What he will be looking for there is the prosperity of his fields by using something that gives birth. This is why when people do ritual killings, they target young people that they know are full of life and can give life. They don’t target old, tired people. So those are the seeds that are needed for growth,” he said.
Despite his wisdom and the spell under which he held those that undertook the tour of Amagugu on that day, Nyathi knows that his wise ways about life and ancient times and customs do not always find a willing audience. Customs have begun to fade, ways of lives lost, and things that are exotic or foreign appear to have a magnetic attraction for young people.
“What’s sad about heritage is that when one looks at it, it seems people have moved far from their heritage. It is as if we don’t like it or we are ashamed of it. We have become slaves to a foreign culture. No one drops from the heavens with knowledge. Knowledge is looked for and acquired.

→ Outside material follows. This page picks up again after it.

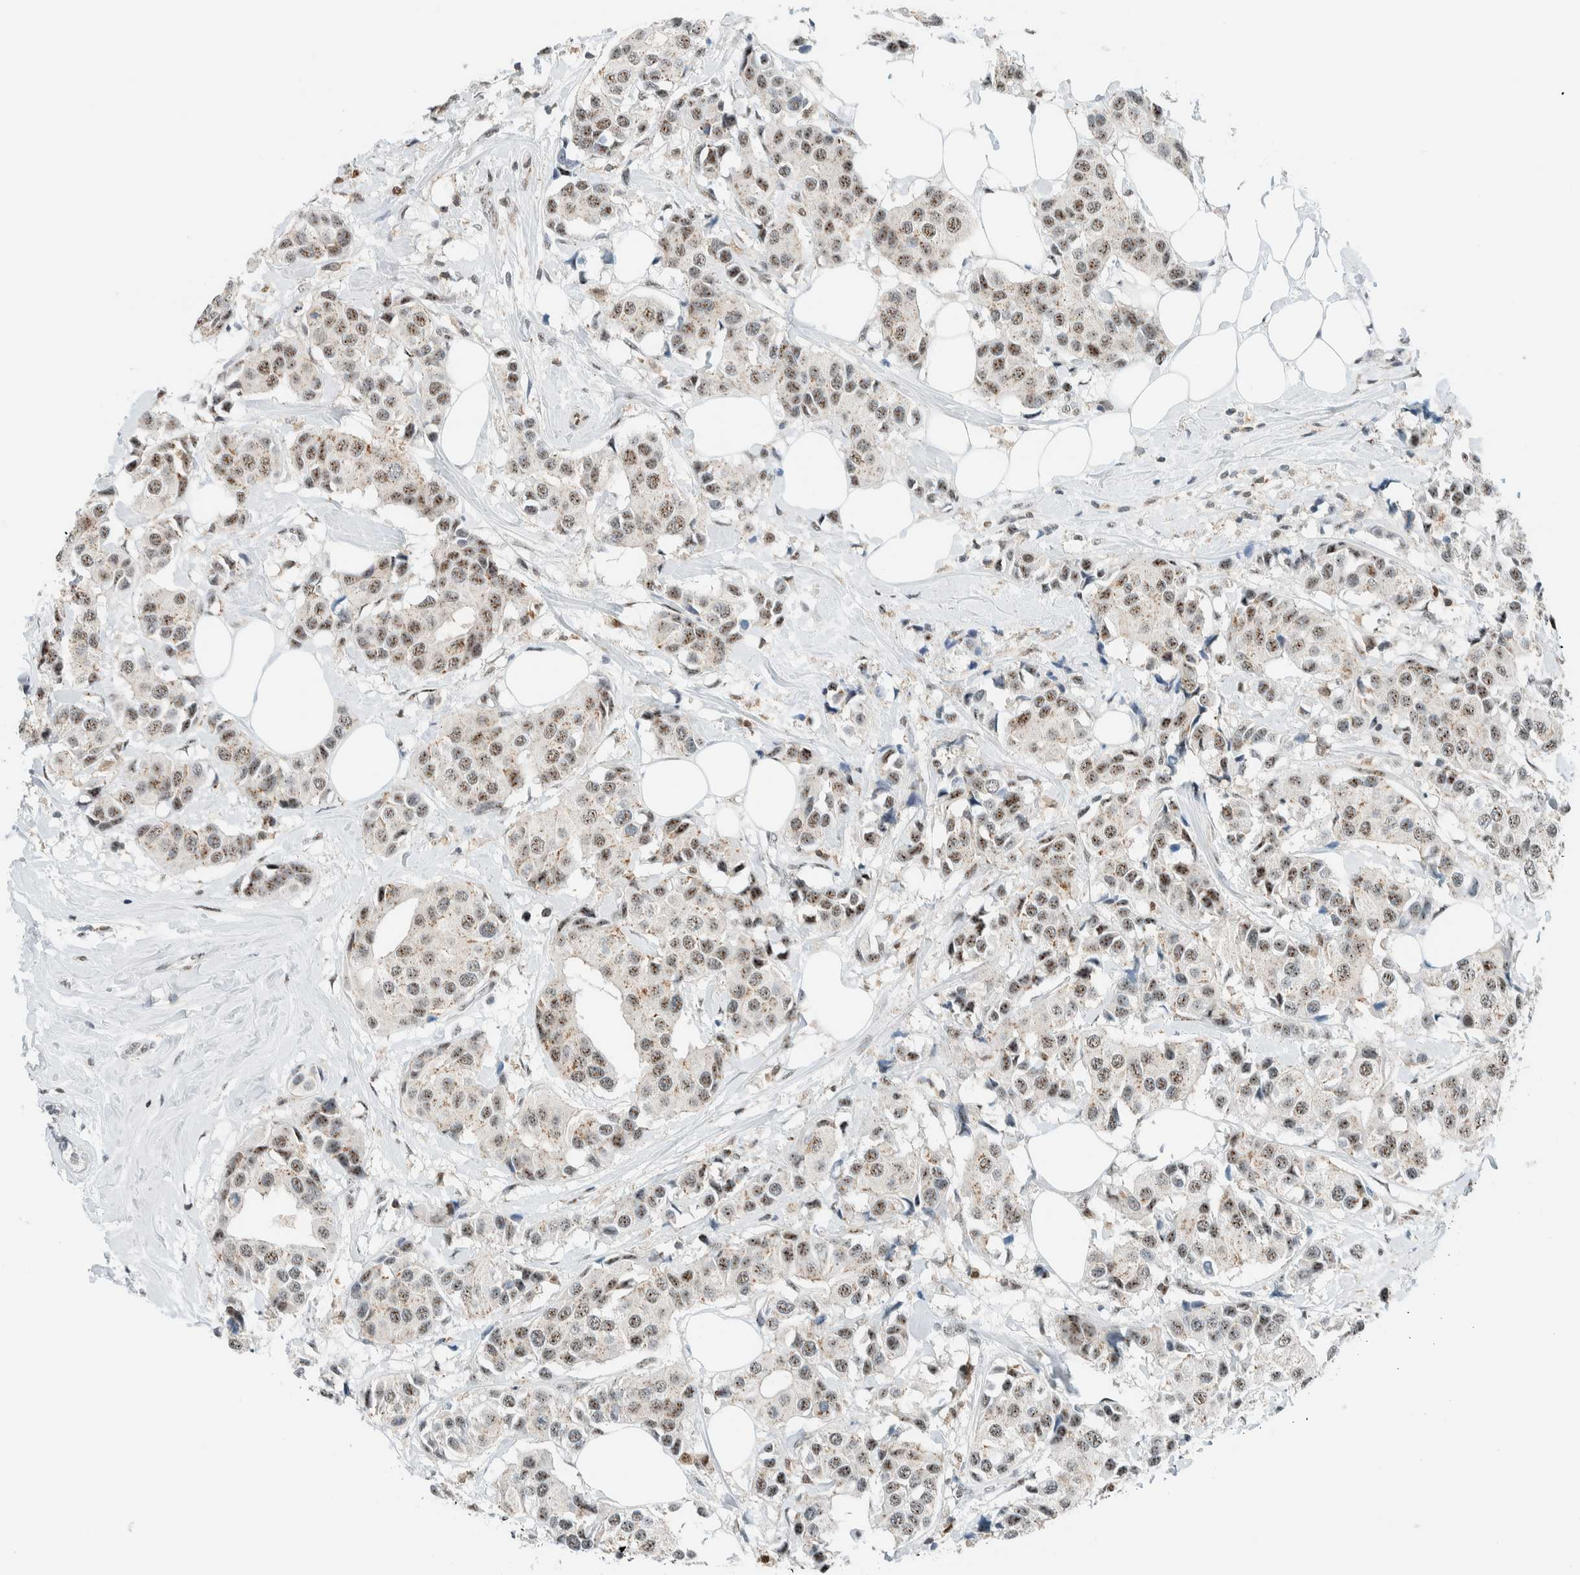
{"staining": {"intensity": "moderate", "quantity": ">75%", "location": "nuclear"}, "tissue": "breast cancer", "cell_type": "Tumor cells", "image_type": "cancer", "snomed": [{"axis": "morphology", "description": "Normal tissue, NOS"}, {"axis": "morphology", "description": "Duct carcinoma"}, {"axis": "topography", "description": "Breast"}], "caption": "Breast cancer (infiltrating ductal carcinoma) stained with immunohistochemistry displays moderate nuclear positivity in approximately >75% of tumor cells.", "gene": "CYSRT1", "patient": {"sex": "female", "age": 39}}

“I have written books about the Matobo landscape and even Amagugu Cultural Centre itself. When you go to the national park and look at the animals there, you will see them aligned with those that are in the book. You’ll spot a bird or a lizard that’s in the book also there in the national park. We do this because we do not want the culture to die,” he said.
This year’s tour of Amagugu came only a week after Nyathi was recognised as one of the 40 biggest legends on the Zimbabwean cultural landscape in the National Arts Merit Awards organised by the National Arts Council of Zimbabwe. Alongside Nkululeko Dube of Iyasa, Nyathi was honoured during the tour.
“I can’t dance but I can talk about dance. When I see a person dancing, when I see that rhythm and I see that movement, I see rain itself. Dance has its own way of talking,” he said.
Meanwhile, Dube encouraged people to spread the word on the Amagugu getaway and continue to honour Bulawayo artistes in their lifetimes. The gift of life, after all, is fleeting.
“Those that went to see uBaba Nyathi, you saw what people are missing out. I’m sure everyone can tell one or two people and we come in our numbers. In terms of the legendary status, for me, it’s a collective status. On my own, I have three left feet so I could not have achieved this. There are a lot of people that have contributed to what I am. I was recognised on behalf of all of you. Baba Nyathi is someone who knew me when I was breastfeeding. He is someone who knew and worked with my father.
My wish is that what you have done for Baba Nyathi you could do for everyone from Bulawayo. You saw Majaivana and he sang a bit that day. You know his story; you know his story and you know Sibonisiwe Sithole’s story. Let’s not wait for them to go to South Africa, Austria or for them to be mentioned by Big Nuz for us to acknowledge them. Let us be the first,” he said.